There are some phrases in the early parts of Job that have become familiar to the people of faith and culture:
· The Lord gives and the Lord takes away.
· Are you still holding on to your integrity?
· Shall we accept good from God, and not trouble?
· Job cursed the day of his birth.

Job seeks to entrust himself to God after his suffering, not seeking to curse the name of God, and therefore sin.

Job is visited by three of his friends, who upon coming to Job, see a suffering so great they do not say anything for a week, but sit alongside of Job.

The majority of the book is a series of conversations between Job and his friends. The friends eventually start digging deep to find the reason for Job’s suffering. In fact, they find reason to blame Job. The Book of Job is interesting to read, but we have to be careful. Job is not a book that you can pick out a verse here or there to quote. Much of the content of the book is not theologically accurate: it contains the words of friends who ultimately lack in their answers for the question Where is God? Why do you suffer?

Job also is working out his understanding of why this has come to him. It contains many authentic feelings, such as the passage that was read this morning. You and I might have the same feelings that Job feels:

Job says:
If only my anguish could be weighted and my misery be placed on scales: it would be heavier than the sand on the seashores.

We might say:
Our burdens are too heavy to handle.

Job says:
The arrows of God are in me, and my spirit has drunk their poison. We might

We might say:
God is out to get me.

Job says:
Grant what I hope for, that God would be willing to crush me to let loose his hand and cut me off!

We might say:
Just take me God, it is too much.

Job says:
What strength do I have, that I should still hope? What prospects, that I should be patient? Do I have any power to help myself now that success has been driven from me?

We might say:
What do I have to live for? What is the purpose?
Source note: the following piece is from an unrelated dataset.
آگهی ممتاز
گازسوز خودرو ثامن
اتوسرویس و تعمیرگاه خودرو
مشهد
How can I make it back to what I once had?

Job says;
My brothers are as undependable as intermittent streams that overflow when darkened by thawing ice.

We might say:
I feel all alone.

All of these questions and cries point to a common question: Where is God?

The story of Job has its climax in Job having an encounter with God. All throughout the book, Job states his questions, and God never answers them. But at the end of the book, God questions Job, and Job cannot answer the questions. Job bows before God and acknowledges that God alone is the Holy and Almighty. And that yes, he was there.
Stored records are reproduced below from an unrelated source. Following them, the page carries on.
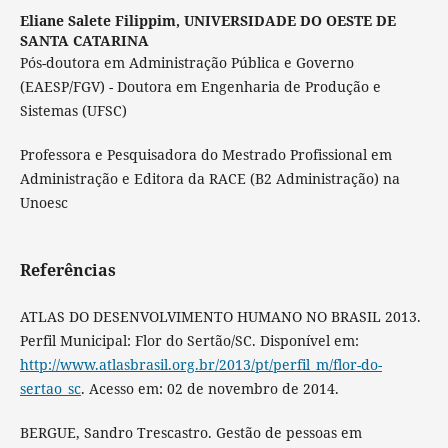
Eliane Salete Filippim,
UNIVERSIDADE DO OESTE DE
SANTA CATARINA
Pós-doutora em Administração Pública e Governo
(EAESP/FGV) - Doutora em Engenharia de Produção e
Sistemas (UFSC)
Professora e Pesquisadora do Mestrado Profissional em
Administração e Editora da RACE (B2 Administração) na
Unoesc
Referências
ATLAS DO DESENVOLVIMENTO HUMANO NO BRASIL 2013.
Perfil Municipal: Flor do Sertão/SC. Disponível em:
http://www.atlasbrasil.org.br/2013/pt/perfil_m/flor-do-
sertao_sc
. Acesso em: 02 de novembro de 2014.
BERGUE, Sandro Trescastro. Gestão de pessoas em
Sometimes it is hard to see. But there are signs. Jesus said that God causes the sun to shine on the just and unjust. God sends the rain on the just and the unjust. God is present. Though we cannot see him, we can believe in him. And our questions and doubts can be asked by faith. If God is not there, then why do we talk and why do some wrestle?

Where is God? The Scripture affirms God’s presence. What are some of the Biblical answers to the question, Where is God?

1. Everywhere.
Where can I go from your Spirit? Where can I flee from your presence? If I go up to heaven, you are there, and if I make my bed in the depths, you are there. --Psalm 139

2. In our neighbor
Whatever you have done to the least of these, you have done unto me --Matthew 25:40

3. In Jesus
For in Christ, all the fullness of the deity lives in bodily form
--Colossians 2:9

4. In the midst of worshippers
When two or three are gathered in my name, I am in the midst of them. --Matthew 18:20

5. When we go out to into the world in mission
Baptize in the name of the Father, the Son and the Holy Spirit, and I will be with you always, even to the end of the age.
--Matthew 28:20

6. In bread, juice and water.
Take and eat, and drink, this is my body --Matthew 26:26

As many of you as were baptized into Christ have clothed yourself with Christ --Galatians 3:28

At times people going through tragedy, or looking at the world, will have despair, Where is God? It is asked. Look around. Where is God? What a mess.

People of faith: it is the same question and same answer. We also ask, Where is God? We also answer: Look around. But the answer means something very different.

With eyes of faith, let us behold the glory of the Lord.